Die Sonne hat viele positive Effekte auf den Körper, die müssen wir nützen.
Studienautor Pelle Lindqvist vom Karolinska Institut plädiert denn auch für eine Neubesinnung im Umgang mit der Sonne: «Sie wird seit Jahren verteufelt. Dieses Bild muss sich wieder ändern!» Die Sonne habe viele positive Effekte auf den Körper, die es zu nutzen gelte. Seine Empfehlung: Täglich eine halbe Stunde lang die Sonne an so viele Hautpartien wie möglich lassen.
Die Grenzen der Forschung
Bei Dermatologen stösst diese Forderung auf wenig Gegenliebe. Und sie lassen kein gutes Haar an der schwedischen Studie. Hauptkritikpunkt: Die Schlussfolgerungen basieren auf Befragungen und statistischen Auswertungen statt auf harten Fakten.
Was allerdings auch für jene Studien gilt, die zu den gängigen Sonnenschutzempfehlungen führten.
Wieso? Aus einleuchtenden Gründen kommt es nicht in Frage, Menschen gezielt einem Krebsrisiko auszusetzen und sie wie Labortiere jahrelang zu isolieren, um andere Einflüsse auszuschliessen. Die Forschung basiert somit auf statistischen Auswertungen und rückblickenden Befragungen, die voreingenommen oder ungenau sein können und mitunter verwirrende Ergebnisse zeitigen.

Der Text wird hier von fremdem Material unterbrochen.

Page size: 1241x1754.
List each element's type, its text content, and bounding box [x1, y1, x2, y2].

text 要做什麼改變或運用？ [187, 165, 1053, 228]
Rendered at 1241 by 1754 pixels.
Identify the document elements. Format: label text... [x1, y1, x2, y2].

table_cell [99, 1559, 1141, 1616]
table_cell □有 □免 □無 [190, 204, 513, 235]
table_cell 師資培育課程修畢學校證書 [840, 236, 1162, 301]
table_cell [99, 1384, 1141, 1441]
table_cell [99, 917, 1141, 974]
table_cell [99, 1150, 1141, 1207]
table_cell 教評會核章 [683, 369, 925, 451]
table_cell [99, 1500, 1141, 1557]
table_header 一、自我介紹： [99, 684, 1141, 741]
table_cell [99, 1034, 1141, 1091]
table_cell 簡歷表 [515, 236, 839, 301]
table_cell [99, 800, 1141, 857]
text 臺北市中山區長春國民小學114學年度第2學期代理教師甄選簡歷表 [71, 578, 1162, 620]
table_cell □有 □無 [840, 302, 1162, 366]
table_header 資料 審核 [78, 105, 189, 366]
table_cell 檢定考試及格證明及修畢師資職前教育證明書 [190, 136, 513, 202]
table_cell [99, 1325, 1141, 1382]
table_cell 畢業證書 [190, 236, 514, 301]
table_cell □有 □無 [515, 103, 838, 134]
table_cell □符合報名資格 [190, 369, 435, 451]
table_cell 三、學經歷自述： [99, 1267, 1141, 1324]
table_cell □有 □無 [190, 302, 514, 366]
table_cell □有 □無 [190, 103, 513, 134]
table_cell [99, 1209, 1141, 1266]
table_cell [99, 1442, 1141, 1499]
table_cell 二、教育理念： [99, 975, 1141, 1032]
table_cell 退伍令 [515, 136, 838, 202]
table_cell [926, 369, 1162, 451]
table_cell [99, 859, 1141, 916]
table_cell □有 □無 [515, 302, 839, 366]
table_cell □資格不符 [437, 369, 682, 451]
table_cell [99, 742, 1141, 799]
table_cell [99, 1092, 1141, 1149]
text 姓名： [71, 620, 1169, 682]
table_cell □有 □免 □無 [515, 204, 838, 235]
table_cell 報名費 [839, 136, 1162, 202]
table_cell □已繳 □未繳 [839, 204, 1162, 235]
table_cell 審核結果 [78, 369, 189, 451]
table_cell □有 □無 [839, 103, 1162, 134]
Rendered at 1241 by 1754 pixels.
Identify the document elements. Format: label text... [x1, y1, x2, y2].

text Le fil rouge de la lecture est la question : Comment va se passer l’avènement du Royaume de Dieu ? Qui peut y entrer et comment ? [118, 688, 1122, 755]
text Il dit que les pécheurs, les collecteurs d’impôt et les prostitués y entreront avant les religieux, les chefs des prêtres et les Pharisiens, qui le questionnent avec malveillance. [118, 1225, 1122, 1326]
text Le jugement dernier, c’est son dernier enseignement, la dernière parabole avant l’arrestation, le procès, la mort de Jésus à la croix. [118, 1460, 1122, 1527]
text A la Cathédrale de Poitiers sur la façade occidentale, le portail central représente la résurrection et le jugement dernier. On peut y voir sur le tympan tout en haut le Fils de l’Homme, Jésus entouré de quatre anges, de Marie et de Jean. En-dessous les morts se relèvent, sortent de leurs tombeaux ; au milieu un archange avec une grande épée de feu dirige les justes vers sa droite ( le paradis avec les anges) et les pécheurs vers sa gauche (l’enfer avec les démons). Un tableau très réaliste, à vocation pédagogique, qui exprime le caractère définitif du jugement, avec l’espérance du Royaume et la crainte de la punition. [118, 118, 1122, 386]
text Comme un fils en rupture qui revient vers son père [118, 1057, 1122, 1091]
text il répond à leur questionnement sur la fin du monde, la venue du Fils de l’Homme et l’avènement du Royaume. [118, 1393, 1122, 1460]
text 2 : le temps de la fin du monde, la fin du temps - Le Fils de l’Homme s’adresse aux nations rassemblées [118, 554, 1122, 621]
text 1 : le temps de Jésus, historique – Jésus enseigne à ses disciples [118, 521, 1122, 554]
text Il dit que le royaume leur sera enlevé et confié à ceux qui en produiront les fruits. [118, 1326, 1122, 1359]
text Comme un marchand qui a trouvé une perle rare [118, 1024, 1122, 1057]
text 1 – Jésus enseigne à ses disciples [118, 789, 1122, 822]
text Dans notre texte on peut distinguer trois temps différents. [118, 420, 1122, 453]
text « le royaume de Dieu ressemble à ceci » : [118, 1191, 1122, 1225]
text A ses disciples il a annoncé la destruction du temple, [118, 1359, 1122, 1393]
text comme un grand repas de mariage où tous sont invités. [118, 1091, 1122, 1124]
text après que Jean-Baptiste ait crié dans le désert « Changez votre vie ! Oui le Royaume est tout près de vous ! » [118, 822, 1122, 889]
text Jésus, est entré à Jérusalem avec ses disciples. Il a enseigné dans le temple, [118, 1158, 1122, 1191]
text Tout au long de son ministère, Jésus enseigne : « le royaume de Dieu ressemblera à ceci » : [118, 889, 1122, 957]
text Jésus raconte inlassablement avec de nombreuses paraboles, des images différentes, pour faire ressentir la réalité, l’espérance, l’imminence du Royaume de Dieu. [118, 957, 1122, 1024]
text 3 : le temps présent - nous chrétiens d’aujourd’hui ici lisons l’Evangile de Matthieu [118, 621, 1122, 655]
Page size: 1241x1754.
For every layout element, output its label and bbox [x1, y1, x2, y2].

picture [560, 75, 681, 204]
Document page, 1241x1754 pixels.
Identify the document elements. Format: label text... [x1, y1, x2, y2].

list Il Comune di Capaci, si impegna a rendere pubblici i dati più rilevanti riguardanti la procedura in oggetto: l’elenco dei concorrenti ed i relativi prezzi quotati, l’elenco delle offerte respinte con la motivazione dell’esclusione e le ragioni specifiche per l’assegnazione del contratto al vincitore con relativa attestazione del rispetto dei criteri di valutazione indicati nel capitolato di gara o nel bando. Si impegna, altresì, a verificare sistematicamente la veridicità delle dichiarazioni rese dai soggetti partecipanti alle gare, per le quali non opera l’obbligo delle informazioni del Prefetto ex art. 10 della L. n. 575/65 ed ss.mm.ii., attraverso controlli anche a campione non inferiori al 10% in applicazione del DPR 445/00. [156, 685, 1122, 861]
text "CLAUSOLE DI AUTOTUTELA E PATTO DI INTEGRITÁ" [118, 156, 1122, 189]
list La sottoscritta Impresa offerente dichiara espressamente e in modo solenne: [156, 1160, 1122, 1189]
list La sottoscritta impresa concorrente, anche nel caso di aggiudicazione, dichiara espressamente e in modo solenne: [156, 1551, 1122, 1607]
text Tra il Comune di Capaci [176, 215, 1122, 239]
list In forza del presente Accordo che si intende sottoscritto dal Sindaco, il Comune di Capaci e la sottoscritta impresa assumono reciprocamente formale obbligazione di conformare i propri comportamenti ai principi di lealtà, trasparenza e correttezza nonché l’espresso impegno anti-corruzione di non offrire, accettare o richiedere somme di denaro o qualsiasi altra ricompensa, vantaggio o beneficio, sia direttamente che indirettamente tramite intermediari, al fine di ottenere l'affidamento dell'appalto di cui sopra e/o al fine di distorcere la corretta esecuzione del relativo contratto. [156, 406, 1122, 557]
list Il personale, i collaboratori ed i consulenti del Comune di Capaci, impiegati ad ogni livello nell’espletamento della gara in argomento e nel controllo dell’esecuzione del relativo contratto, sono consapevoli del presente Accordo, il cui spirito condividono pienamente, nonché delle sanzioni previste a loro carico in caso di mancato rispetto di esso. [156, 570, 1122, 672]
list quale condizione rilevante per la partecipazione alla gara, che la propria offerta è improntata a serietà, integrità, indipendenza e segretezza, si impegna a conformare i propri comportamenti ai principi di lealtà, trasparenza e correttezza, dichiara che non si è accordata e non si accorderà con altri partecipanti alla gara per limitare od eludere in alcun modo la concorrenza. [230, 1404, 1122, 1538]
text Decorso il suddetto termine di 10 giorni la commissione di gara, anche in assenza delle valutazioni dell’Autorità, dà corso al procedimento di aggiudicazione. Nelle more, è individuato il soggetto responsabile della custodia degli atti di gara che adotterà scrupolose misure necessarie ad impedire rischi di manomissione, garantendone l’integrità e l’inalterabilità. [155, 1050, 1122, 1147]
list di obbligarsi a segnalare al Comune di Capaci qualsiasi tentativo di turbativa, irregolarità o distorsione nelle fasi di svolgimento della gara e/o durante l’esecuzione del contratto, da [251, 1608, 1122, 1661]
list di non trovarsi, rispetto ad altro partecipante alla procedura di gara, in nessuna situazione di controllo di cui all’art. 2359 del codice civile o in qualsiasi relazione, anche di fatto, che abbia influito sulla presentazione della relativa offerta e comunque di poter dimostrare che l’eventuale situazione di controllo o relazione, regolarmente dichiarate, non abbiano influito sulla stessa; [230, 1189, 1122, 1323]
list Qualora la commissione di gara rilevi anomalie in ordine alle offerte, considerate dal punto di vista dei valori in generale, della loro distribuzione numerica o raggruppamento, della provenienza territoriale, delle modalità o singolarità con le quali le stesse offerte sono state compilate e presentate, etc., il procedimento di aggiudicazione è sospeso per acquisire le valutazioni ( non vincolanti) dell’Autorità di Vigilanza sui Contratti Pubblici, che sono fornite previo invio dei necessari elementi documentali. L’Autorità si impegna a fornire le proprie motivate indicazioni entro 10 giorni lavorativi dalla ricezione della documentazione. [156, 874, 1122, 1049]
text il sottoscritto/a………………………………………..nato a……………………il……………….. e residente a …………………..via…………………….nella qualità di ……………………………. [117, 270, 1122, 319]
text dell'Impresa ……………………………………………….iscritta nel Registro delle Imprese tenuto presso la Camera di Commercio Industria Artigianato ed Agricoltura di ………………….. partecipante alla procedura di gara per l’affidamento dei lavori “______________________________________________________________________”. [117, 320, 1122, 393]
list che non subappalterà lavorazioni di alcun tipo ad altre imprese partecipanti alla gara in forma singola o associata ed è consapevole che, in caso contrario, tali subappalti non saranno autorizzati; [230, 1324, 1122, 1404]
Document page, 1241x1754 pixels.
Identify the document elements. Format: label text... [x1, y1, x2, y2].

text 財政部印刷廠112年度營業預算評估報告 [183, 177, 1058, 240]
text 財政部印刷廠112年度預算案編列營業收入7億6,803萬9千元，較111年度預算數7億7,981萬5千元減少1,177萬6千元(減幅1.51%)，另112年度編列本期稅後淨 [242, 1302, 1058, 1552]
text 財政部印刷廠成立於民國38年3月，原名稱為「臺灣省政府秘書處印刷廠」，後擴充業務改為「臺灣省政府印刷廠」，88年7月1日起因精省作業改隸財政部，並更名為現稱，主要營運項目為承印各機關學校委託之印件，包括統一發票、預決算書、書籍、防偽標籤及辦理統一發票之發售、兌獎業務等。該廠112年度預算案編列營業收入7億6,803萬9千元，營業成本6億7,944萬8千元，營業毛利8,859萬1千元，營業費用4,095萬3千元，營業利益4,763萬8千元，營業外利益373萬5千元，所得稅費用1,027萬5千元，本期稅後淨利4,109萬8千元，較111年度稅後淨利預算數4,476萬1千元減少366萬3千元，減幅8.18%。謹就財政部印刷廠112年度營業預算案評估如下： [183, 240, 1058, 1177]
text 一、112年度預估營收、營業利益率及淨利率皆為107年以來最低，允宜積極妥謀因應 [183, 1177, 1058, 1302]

So ergab beispielsweise eine Studie für Arbeitsplätze draussen eine niedrigere Krebsrate als für Berufe in Büros. Eine andere zeigte, dass ein regelmässiger Aufenthalt an der Sonne zu weniger Hautkrebs führt als unregelmässige Aufenthalte mit höherer Intensität. Und dann kam man auch schon mal zum Ergebnis, dass Leute, die sich mit Sonnencreme einrieben, deutlich häufiger über Sonnenbrände berichteten.
Hauptsache keinen Sonnenbrand
Da sich die vermuteten Zusammenhänge zwischen Sonne und Hautkrebs auf direktem Weg nicht schlüssig beweisen lassen, wurde schliesslich ein indirekter Ansatz verfolgt: Welche Schäden die Sonne anrichtet, wurde mit jenen Schäden belegt, die beim Vermeiden der Sonne nicht auftraten. Oder – wie bei der schwedischen Studie – eben umgekehrt.
Was bedeutet das nun für den persönlichen Umgang mit der Sonne? Mittlerweile ist klar, dass die UV-Strahlung nicht die einzige Ursache für Hautkrebs ist und genetische Faktoren eine wichtige Rolle spielen. In einem ist sich die Fachwelt aber einig: Sonnenbrände gilt es möglichst zu vermeiden.
Menschen mit sehr heller Haut tun gut daran, besonders vorsichtig zu sein. Für alle anderen gilt dieselbe Empfehlung wie beim Alkoholkonsum: Allzu viel ist ungesund. Wie viel es leiden mag, muss aber jede und jeder für sich selber herausfinden.